___ RECORDS

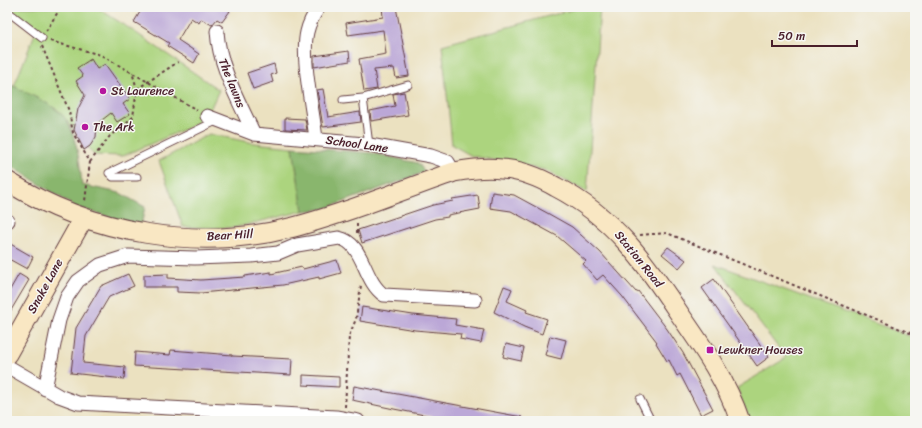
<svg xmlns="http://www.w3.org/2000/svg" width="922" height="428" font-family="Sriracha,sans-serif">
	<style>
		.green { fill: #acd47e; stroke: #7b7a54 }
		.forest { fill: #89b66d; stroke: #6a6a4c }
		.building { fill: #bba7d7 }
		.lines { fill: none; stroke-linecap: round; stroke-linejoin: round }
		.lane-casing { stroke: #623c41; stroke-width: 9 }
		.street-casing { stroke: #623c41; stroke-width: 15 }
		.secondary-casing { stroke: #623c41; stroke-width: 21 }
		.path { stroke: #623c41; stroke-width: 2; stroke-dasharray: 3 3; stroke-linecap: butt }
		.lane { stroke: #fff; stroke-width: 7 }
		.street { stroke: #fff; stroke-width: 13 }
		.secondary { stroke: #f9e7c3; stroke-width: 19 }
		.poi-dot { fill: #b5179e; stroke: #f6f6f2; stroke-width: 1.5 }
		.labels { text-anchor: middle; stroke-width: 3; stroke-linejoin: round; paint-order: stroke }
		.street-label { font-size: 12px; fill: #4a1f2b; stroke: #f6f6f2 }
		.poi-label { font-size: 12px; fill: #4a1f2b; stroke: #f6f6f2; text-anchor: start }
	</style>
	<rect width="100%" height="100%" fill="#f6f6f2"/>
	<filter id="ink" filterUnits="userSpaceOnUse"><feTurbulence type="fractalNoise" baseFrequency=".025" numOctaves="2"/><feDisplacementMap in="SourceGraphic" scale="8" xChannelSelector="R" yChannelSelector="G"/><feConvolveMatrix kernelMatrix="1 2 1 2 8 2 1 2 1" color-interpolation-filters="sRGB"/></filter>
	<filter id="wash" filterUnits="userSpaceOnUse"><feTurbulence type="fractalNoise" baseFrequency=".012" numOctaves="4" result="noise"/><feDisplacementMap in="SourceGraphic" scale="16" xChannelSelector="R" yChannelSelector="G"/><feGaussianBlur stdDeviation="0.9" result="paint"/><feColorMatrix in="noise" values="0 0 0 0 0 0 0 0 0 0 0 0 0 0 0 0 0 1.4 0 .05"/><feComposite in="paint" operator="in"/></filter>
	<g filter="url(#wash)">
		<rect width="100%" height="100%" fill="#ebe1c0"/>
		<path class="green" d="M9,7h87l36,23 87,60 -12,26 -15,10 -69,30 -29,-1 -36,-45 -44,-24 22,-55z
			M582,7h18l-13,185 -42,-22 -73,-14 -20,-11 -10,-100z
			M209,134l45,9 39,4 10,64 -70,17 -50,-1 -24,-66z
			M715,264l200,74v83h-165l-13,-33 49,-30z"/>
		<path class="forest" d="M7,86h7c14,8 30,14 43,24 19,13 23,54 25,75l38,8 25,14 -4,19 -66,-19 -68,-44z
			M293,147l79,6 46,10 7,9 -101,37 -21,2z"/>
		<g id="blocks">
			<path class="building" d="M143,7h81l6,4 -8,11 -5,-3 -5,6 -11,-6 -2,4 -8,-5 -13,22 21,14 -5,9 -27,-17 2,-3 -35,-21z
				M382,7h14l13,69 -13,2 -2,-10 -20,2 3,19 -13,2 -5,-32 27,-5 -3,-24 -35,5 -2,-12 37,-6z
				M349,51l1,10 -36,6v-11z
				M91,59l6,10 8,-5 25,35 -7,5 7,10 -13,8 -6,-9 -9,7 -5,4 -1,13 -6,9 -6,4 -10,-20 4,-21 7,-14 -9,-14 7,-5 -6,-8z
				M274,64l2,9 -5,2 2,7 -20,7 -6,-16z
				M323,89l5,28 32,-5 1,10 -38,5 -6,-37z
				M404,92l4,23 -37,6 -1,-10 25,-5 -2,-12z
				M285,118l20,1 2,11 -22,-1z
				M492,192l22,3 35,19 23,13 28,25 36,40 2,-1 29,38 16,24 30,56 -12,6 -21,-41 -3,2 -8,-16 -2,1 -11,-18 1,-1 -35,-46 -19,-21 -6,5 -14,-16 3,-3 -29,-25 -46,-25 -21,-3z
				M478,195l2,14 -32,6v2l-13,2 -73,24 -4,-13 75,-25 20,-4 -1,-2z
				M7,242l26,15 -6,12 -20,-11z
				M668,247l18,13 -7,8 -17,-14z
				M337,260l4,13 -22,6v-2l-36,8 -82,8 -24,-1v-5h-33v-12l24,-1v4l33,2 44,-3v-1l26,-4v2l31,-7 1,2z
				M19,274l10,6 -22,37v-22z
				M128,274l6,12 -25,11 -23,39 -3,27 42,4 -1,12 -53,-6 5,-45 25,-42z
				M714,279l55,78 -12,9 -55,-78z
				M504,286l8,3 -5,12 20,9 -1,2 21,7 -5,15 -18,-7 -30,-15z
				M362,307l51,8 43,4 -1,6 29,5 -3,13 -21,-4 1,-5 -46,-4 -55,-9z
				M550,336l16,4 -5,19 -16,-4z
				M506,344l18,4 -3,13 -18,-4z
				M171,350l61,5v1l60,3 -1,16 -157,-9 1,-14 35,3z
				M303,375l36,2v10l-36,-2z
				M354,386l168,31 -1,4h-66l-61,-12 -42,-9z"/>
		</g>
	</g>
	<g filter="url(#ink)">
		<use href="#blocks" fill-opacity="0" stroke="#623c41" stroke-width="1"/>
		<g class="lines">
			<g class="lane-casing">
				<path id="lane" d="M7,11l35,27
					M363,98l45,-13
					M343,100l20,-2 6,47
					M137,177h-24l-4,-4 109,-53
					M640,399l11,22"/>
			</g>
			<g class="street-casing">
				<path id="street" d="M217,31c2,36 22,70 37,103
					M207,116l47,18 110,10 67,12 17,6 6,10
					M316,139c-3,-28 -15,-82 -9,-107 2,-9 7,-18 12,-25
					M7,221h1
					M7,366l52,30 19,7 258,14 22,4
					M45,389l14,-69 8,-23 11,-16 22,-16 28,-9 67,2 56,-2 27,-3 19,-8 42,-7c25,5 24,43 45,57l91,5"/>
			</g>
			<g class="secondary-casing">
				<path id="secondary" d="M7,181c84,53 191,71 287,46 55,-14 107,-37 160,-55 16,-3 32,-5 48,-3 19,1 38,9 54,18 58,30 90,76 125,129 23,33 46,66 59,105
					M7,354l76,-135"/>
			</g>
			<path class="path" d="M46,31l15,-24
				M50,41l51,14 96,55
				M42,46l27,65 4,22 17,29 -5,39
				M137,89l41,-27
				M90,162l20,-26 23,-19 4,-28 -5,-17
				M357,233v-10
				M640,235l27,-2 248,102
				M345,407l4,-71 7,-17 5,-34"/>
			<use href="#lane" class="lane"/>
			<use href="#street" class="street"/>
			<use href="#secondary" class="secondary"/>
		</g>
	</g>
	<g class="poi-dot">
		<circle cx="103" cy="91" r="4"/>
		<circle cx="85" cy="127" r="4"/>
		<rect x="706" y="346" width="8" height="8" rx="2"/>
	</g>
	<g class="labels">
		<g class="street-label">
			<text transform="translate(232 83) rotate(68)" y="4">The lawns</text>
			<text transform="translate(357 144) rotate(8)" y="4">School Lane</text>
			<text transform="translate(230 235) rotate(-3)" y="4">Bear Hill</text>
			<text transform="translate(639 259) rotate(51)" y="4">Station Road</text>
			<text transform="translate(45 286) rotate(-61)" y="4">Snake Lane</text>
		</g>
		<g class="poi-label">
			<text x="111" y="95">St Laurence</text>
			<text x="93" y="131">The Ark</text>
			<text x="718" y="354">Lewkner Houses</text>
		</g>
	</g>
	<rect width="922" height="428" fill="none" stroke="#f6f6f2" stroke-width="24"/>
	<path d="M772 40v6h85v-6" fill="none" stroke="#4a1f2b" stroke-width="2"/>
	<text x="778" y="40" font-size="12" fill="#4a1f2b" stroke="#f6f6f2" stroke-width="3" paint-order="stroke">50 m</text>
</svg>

______
___ RECORDS

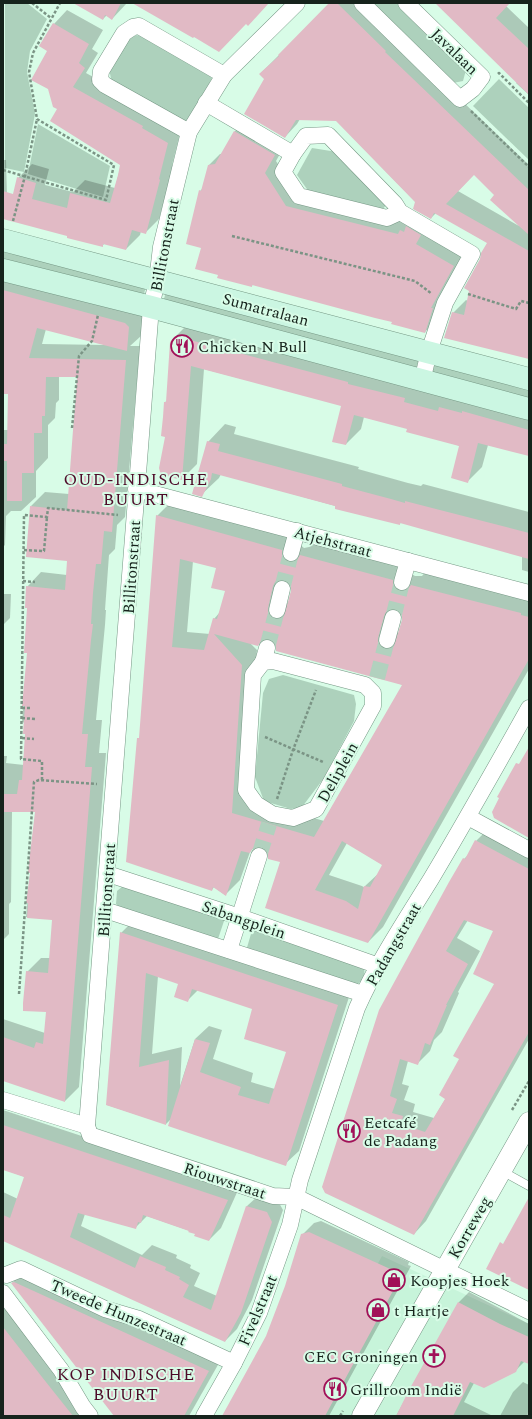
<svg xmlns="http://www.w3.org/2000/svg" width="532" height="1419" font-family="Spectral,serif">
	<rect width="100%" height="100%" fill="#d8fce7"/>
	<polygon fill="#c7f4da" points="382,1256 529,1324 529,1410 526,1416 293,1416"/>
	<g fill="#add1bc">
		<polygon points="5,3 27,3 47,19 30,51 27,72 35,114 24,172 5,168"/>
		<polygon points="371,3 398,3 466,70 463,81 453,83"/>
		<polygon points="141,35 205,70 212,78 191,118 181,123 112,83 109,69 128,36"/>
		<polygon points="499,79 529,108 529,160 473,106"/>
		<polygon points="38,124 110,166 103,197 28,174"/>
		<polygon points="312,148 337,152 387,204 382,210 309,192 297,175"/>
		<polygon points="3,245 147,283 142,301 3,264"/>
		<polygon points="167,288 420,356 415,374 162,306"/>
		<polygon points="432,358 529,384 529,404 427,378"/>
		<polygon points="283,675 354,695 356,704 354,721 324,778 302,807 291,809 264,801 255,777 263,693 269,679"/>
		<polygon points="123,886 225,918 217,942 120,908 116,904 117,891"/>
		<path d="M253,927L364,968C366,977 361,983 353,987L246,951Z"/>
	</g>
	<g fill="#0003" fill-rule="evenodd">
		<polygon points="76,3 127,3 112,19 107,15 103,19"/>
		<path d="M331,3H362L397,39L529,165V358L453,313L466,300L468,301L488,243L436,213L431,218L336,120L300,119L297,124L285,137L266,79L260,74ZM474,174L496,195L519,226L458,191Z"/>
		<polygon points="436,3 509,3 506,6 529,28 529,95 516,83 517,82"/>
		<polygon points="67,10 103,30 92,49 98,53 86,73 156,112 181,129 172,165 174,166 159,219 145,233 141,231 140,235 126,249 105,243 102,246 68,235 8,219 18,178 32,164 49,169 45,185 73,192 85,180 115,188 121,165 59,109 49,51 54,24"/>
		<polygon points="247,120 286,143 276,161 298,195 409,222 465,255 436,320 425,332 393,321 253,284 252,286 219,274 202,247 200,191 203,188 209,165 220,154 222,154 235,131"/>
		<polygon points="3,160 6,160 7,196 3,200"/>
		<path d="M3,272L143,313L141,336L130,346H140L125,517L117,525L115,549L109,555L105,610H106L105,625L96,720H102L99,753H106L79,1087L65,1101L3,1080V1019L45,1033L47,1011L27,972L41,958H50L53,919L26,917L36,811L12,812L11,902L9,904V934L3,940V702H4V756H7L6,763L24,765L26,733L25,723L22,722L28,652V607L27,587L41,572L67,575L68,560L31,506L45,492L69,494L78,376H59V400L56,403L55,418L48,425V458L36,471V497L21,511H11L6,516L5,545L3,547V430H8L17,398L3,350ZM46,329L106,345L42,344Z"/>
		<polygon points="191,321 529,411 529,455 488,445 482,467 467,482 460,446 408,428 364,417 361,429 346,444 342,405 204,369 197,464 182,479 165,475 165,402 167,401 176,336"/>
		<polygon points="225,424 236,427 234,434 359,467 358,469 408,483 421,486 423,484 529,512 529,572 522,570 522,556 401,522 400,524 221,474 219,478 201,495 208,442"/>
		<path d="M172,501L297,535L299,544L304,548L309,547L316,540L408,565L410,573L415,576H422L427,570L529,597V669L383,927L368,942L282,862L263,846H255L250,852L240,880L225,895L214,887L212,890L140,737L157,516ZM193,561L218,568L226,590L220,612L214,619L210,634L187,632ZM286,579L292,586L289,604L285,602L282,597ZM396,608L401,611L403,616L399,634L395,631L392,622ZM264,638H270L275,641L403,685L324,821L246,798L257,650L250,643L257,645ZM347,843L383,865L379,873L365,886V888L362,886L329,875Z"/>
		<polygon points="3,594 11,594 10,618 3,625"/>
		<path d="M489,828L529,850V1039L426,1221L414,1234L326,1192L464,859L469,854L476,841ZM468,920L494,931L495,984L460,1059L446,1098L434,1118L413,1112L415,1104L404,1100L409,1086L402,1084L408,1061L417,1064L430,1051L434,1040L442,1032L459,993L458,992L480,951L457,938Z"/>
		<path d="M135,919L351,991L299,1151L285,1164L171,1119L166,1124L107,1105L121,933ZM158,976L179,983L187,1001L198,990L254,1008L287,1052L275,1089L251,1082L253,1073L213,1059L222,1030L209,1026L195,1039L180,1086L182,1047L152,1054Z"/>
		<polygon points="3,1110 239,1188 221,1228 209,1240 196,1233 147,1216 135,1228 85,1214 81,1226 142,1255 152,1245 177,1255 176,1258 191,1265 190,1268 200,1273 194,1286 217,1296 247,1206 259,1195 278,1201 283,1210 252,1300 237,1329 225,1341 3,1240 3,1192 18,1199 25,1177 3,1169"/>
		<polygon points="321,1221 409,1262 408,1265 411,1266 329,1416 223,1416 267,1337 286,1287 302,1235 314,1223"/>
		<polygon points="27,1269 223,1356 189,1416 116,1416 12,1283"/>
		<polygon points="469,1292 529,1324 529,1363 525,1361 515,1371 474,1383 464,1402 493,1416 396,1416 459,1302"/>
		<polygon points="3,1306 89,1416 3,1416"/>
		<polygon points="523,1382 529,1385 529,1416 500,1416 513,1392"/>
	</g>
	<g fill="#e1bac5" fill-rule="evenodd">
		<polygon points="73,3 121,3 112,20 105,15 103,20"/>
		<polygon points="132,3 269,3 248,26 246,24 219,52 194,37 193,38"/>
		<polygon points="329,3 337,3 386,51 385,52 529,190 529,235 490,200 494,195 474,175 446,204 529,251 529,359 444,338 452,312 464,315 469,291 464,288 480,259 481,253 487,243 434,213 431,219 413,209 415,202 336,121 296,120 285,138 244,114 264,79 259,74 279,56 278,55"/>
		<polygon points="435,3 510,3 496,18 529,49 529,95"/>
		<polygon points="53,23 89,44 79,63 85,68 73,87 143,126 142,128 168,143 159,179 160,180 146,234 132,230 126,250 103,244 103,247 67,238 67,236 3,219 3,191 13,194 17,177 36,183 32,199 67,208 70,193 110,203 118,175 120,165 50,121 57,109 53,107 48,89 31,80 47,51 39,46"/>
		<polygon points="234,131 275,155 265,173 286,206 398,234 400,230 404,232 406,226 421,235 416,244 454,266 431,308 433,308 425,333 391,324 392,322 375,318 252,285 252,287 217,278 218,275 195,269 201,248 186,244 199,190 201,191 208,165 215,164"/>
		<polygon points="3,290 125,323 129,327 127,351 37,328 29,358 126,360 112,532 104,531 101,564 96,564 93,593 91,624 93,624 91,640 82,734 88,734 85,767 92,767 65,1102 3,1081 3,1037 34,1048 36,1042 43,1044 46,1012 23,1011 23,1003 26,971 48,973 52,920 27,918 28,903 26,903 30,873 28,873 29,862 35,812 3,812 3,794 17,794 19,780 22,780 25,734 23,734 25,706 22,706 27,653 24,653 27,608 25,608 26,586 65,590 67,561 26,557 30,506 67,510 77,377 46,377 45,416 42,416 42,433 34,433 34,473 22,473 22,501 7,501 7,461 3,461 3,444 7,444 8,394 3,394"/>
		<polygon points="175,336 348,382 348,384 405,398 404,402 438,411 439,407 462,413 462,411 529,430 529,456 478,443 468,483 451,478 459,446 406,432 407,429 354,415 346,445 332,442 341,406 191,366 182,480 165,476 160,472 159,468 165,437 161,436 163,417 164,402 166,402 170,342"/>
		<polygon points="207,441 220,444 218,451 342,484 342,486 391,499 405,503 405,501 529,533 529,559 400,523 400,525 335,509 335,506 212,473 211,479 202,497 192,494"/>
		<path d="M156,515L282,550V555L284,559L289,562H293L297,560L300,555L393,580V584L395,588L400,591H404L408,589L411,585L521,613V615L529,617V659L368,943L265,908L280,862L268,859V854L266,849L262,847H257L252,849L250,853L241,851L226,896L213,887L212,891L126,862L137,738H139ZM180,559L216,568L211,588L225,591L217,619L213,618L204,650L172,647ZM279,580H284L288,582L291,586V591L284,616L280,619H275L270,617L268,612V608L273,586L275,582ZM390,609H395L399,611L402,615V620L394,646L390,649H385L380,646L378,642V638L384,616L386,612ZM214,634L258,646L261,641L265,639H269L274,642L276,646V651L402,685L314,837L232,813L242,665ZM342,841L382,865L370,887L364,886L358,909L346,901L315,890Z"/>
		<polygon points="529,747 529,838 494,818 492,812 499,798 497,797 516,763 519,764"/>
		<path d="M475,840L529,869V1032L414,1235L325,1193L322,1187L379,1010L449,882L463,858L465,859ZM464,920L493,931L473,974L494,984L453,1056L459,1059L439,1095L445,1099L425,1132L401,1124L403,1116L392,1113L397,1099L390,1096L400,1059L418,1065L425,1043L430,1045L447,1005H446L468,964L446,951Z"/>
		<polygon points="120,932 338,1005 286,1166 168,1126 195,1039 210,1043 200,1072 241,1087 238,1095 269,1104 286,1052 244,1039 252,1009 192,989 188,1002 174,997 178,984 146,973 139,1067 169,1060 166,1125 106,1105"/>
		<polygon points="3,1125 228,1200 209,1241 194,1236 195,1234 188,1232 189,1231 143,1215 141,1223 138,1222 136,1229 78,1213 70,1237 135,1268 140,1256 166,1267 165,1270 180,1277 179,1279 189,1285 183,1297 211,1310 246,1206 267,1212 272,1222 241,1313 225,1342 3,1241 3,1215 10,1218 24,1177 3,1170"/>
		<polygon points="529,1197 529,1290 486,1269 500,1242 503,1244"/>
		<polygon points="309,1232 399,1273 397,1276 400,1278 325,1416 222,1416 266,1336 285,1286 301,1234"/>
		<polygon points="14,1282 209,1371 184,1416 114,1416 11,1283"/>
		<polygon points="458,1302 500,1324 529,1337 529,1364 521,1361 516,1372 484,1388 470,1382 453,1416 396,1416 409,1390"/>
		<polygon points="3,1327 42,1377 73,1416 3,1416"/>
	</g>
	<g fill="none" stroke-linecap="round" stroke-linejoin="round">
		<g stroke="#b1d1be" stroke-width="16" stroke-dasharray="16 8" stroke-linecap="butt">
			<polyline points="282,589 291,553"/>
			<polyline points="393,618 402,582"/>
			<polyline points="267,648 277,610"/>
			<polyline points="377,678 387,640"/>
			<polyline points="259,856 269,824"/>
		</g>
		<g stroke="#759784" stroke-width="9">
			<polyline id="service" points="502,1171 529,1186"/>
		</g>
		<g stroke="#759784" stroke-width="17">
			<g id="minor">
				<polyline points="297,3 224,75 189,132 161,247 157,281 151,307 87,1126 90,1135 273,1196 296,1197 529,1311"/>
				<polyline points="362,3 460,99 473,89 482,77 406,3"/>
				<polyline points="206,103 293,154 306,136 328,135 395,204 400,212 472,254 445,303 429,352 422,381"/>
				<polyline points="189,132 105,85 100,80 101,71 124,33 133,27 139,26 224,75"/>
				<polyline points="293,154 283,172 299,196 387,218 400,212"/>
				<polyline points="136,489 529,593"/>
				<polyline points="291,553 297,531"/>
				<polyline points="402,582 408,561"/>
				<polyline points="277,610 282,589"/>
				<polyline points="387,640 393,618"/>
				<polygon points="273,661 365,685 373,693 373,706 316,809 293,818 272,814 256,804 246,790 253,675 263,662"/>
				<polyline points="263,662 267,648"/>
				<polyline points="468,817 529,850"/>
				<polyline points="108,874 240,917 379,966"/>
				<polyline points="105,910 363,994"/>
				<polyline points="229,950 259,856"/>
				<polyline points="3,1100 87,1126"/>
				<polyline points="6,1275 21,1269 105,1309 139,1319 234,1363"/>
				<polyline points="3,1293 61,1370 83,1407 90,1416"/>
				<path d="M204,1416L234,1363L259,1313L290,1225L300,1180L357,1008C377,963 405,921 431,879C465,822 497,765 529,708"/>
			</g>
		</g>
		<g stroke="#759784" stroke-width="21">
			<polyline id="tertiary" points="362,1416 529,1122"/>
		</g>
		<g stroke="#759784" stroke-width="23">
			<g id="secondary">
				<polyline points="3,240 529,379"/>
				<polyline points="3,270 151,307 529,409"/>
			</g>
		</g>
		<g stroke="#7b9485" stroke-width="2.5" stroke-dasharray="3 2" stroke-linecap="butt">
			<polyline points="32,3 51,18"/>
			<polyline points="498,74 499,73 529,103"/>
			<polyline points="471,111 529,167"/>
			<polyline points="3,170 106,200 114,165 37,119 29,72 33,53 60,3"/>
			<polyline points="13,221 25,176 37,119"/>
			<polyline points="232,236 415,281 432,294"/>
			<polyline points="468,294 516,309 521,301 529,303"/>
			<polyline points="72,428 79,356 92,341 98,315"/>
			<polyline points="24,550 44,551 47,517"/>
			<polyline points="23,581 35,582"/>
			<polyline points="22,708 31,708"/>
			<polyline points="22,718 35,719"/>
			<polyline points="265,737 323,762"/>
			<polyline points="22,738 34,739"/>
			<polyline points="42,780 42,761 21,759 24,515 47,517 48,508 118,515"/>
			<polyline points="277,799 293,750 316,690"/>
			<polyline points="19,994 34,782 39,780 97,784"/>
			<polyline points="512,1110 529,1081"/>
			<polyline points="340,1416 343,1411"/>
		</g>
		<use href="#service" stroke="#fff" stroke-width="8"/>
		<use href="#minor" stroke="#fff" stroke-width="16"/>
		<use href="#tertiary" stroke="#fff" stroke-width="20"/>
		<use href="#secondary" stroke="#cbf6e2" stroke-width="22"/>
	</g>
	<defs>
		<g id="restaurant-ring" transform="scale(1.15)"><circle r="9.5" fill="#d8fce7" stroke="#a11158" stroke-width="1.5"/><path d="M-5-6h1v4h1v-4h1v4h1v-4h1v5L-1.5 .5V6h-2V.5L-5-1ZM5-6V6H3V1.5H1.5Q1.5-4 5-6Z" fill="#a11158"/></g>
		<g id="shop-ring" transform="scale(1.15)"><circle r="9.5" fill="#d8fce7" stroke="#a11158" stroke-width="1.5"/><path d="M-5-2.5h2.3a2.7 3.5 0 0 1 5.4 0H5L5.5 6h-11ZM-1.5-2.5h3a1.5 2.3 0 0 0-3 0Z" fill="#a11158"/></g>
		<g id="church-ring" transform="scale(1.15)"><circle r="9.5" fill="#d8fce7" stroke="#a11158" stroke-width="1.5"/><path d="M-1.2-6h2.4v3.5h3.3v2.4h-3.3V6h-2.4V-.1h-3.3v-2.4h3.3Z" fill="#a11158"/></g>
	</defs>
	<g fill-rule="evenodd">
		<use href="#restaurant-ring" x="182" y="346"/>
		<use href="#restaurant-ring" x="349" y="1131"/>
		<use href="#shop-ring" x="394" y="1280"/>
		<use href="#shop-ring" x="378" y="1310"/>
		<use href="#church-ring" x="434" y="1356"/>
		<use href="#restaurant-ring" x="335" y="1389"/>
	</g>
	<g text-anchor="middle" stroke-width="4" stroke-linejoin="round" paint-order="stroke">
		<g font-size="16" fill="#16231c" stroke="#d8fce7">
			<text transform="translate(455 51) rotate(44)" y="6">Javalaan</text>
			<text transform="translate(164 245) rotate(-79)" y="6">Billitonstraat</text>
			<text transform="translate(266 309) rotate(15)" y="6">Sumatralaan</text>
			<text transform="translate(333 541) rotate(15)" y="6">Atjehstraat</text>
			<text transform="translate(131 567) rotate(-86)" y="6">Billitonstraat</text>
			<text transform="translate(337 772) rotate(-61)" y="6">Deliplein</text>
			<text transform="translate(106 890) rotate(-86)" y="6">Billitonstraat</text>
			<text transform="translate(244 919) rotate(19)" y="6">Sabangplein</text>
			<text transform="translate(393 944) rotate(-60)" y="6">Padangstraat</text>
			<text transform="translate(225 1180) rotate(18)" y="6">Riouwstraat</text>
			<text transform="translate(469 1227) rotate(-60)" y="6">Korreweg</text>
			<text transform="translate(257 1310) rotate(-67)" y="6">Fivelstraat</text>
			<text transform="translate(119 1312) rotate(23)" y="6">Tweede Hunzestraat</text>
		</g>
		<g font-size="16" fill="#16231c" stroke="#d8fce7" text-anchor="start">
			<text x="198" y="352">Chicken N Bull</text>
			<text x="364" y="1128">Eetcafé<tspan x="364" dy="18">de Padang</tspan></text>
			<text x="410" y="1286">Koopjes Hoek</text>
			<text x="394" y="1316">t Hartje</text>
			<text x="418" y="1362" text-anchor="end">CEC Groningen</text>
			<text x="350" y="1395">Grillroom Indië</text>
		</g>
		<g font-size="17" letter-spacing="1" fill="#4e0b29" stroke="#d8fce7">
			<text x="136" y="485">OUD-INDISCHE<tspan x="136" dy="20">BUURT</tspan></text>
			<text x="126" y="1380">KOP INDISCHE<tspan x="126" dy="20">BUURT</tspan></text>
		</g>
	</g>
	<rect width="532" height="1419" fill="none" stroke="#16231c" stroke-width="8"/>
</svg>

______

For the records above, count the lines that contain the word "evenodd" and give only that number.

3